EXTRACT:
..............................

Today Bella and I stayed on my property. I introduced “place” while using the kuranda bed. To get Bella to “place” on the bed I am using a combination of leash guidance, treats, and e-collar, as well as my body language. From the conditioning we did yesterday Bella understands the stim means to move towards me. I use treats to lure her onto the bed, and once she has all four paws on the surface, I use my verbal marker “yes” and reward her with a treat. Once she understood “place” means to climb on to the bed, I then ask her for more by adding a “sit” and rewarding once she’s on the bed and sitting. I use the word “break” to release her from the bed. Bella is showing signs of being a bit more comfortable around me, but I am concerned because she doesn’t always go to the bathroom when I let her out in the yard. She has ample opportunity to potty but will hold it until she can’t anymore. She woke me up at 11pm last night and finally went to the bathroom. I also had to move her from the plastic ruffland kennel to a wire kennel to be able to see her better. After I brought her in from pottying I reached slowly into the crate to remove the slip leash from around her neck (Bella didn’t come with a regular dog collar, only a prong that wasn’t sized and way too big) and Bella bit my hand. It wasn’t hard, but her teeth did make contact with skin. She’s uncomfortable with hands reaching towards her neck, even from the side or underneath, so I will work on desensitizing her to the motion as I have to fasten the e-collar and take it off daily.

..............................

[Page images and extracted text]
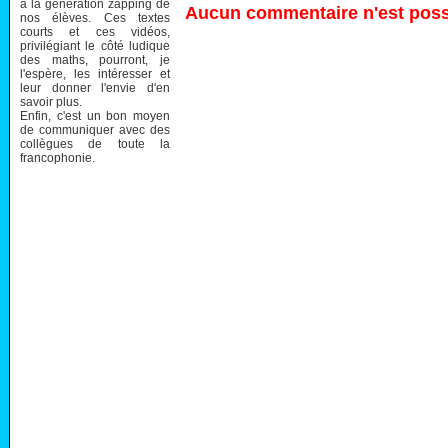
à la génération zapping de
Aucun commentaire n'est possi
nos élèves. Ces textes
courts et ces vidéos,
privilégiant le côté ludique
des maths, pourront, je
l'espère, les intéresser et
leur donner l'envie d'en
savoir plus.
Enfin, c'est un bon moyen
de communiquer avec des
collègues de toute la
francophonie.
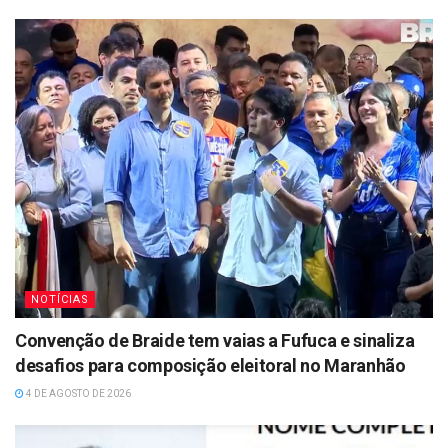
NOTÍCIAS
Convenção de Braide tem vaias a Fufuca e sinaliza
desafios para composição eleitoral no Maranhão
4 DE AGOSTO DE 2026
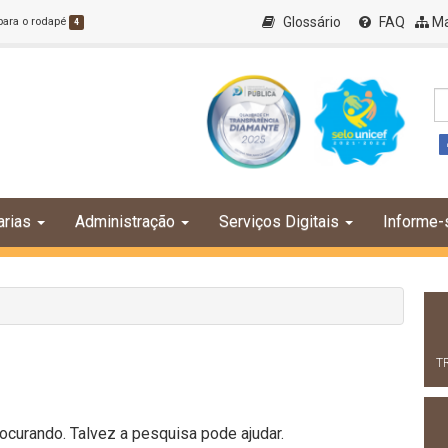
Glossário
FAQ
Ma
 para o rodapé
4
arias
Administração
Serviços Digitais
Informe-
T
curando. Talvez a pesquisa pode ajudar.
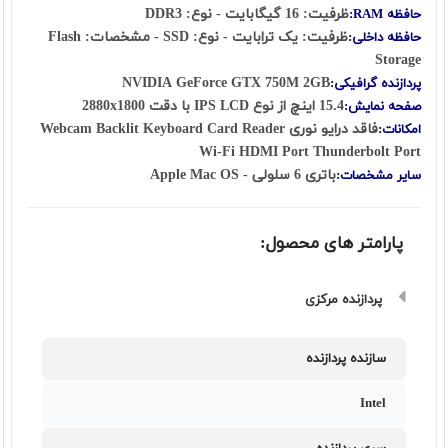
ظرفیت: 16 گیگابایت - نوع: DDR3
حافظه RAM:
ظرفیت: یک ترابایت - نوع: SSD - مشخصات: Flash
حافظه داخلی:
Storage
NVIDIA GeForce GTX 750M 2GB
پردازنده گرافیکی:
15.4 اینچ از نوع IPS LCD با دقت 2880x1800
صفحه نمایش:
فاقد درایو نوری Webcam Backlit Keyboard Card Reader
امکانات:
Wi-Fi HDMI Port Thunderbolt Port
باتری 6 سلولی - Apple Mac OS
سایر مشخصات:
پارامتر های محصول:
پردازنده مرکزی
سازنده پردازنده
Intel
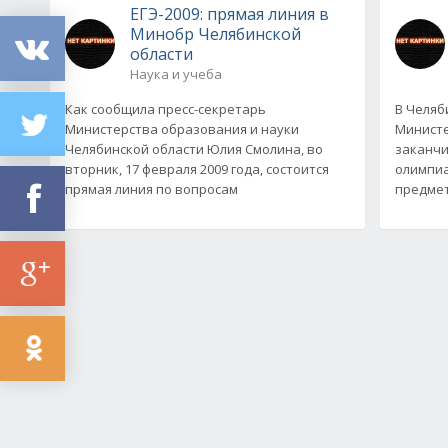
ЕГЭ-2009: прямая линия в
Минобр Челябинской
области
Наука и учеба
Как сообщила пресс-секретарь
В Челяб
Министерства образования и науки
Министе
Челябинской области Юлия Смолина, во
заканчи
вторник, 17 февраля 2009 года, состоится
олимпи
прямая линия по вопросам
предмет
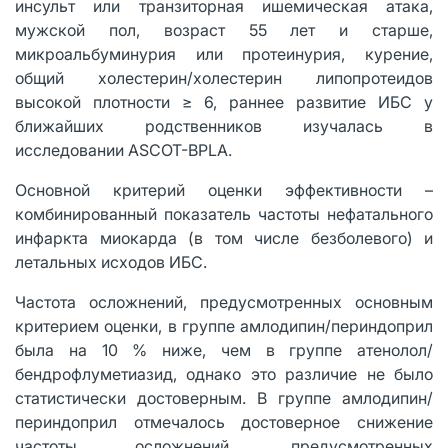
инсульт или транзиторная ишемическая атака,
мужской пол, возраст 55 лет и старше,
микроальбуминурия или протеинурия, курение,
общий холестерин/холестерин липопротеидов
высокой плотности ≥ 6, раннее развитие ИБС у
ближайших родственников изучалась в
исследовании ASCOT-BPLA.
Основной критерий оценки эффективности –
комбинированный показатель частоты нефатального
инфаркта миокарда (в том числе безболевого) и
летальных исходов ИБС.
Частота осложнений, предусмотренных основным
критерием оценки, в группе амлодипин/периндоприл
была на 10 % ниже, чем в группе атенолол/
бендрофлуметиазид, однако это различие не было
статистически достоверным. В группе амлодипин/
периндоприл отмечалось достоверное снижение
частоты осложнений, предусмотренных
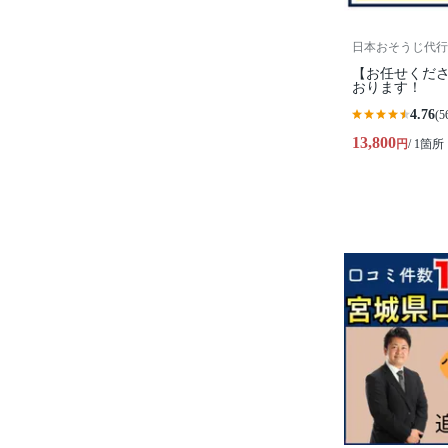
日本おそうじ代行
【お任せくださ
おります！
4.76
(5
13,800
円
/ 1箇所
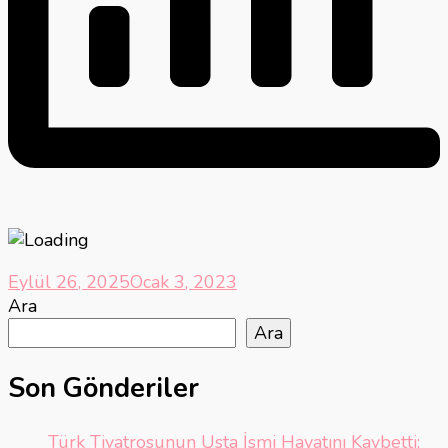
Eylül 26, 2025
Ocak 3, 2023
Ara
Ara
Son Gönderiler
Türk Tiyatrosunun Usta İsmi Hayatını Kaybetti:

..............................

EXERCISE PROMPT:
In the training log, what word is used to release Bella from the bed?

TASK OUTPUT:
The word "break" releases her from the bed.